毎月の給与明細を各社員にお知らせする、給与明細配信用のアプリ。もちろん、自分の給与明細以外にはアクセスできないよう、レコードごとにアクセス権がかかっている。


②経費精算

「kintone」のプロセス管理の仕組みを利用して、担当者が登録した申請を上長が決裁する運用を行っている。イレギュラーが発生する可能性があるため、勘定項目の仕分けは経理が手動で行っている。仕分けが必要な申請は絞り込みで定期的に確認する。仕分けが済んだ申請は、自動的に基幹システムに取り込まれる。


③返品/クレーム

「kintone」に登録した返品/クレームに承認が下りると、自動的に基幹システムにも登録される仕組みを構築している。返品を受けた担当者は、「kintone」の返品/クレーム管理のアプリに登録。プロセス管理機能を使って、販売や生産管理、品質管理の責任者の承認が下りると、「DataSpider」を経由して基幹システムに、返品があった商品や販売先、金額などが登録される。

また、返品/クレーム管理のアプリでは、変更履歴の機能を重宝している。変更履歴を見れば、「だれがどう変更したのか」がわかるので、ミスがあったときも対策が立てやすくなった。


④勤怠管理

「kintone」のプロセス管理の仕組みを利用して、勤怠管理の申請フォームを作っている。上長の承認が下りた申請は、自動的に基幹システムに取り込まれる。


今後の展望内製化のメリットを活かし、さらなる業務効率の向上に取り組みたい

これまで、Notesで行っていた業務を滞りなく移行することを優先してきた中野製薬だが、これからは新しい機能も積極的に活用することを検討している。

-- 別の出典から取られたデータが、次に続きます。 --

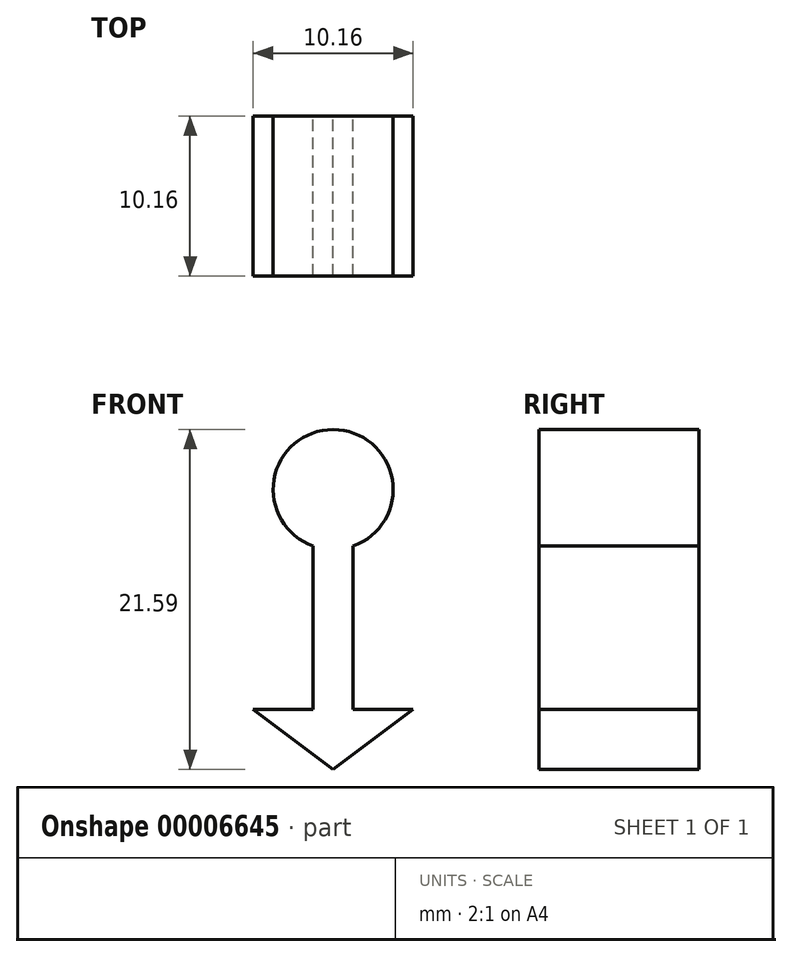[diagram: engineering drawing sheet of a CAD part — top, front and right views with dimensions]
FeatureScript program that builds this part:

「『Garoon』の機能ではスペースをもっと有効に使いたいですね。導入前から便利なことは分かっていたので、複数部署のメンバーが関わるプロジェクトで有効に活用していきたいと考えています。」

「kintone」についても、現状はNotesで使っていたワークフローからkintoneのアプリへの移行が完了した段階。次のフェーズとして、Notes時代には外注費がネックとなり、諦めざるを得なかった紙の申請書の更なる電子化に取り組みたいという。電子化が実現できれば社員の利便性は確実に向上すると知りつつも、これまでは費用対効果が見合わないと判断されていた紙の申請書が多く残っている。

「『kintone』のアプリなら、外注コストがかかりませんし、アプリ作成にかかる時間もそれほど多くないのでコストメリットが十分に見込めます。ワークフロー以外にも、部署ごとや個人ごとに管理しているExcelのデータを、『kintone』でうまく活用できれば便利だろうと思います。各部署にヒアリングをしながら、取り組みを進めたいと考えています。」

十数年来Notesで行っていた情報共有のプラットフォームを、サイボウズのクラウドサービスに移行することに成功した中野製薬。これからは、さらなる業務効率向上の取り組みに、「Garoon」と「kintone」を活用していく。